Records drawn from a dataset
::::

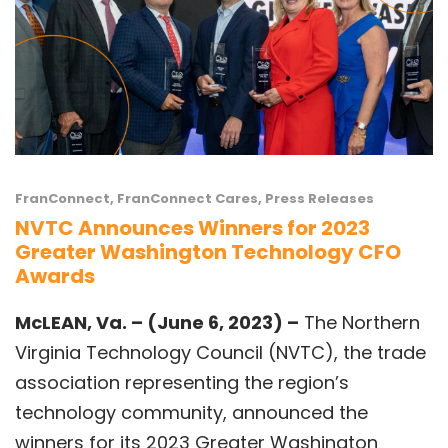
FranConnect
,
FranConnect Cares
,
Press Releases
NVTC Announces Winners for 2023
Greater Washington Technology CFO
Awards
McLEAN, Va. – (June 6, 2023) –
The
Northern
Virginia Technology Council (NVTC)
, the trade
association representing the region’s
technology community, announced the
winners for its 2023 Greater Washington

::::

■ ASSIGNED TASK ■
Print all records word for word, no images.

■ EXERCISE OUTPUT ■
FranConnect
,
FranConnect Cares
,
Press Releases
NVTC Announces Winners for 2023
Greater Washington Technology CFO
Awards
McLEAN, Va. – (June 6, 2023) –
The
Northern
Virginia Technology Council (NVTC)
, the trade
association representing the region’s
technology community, announced the
winners for its 2023 Greater Washington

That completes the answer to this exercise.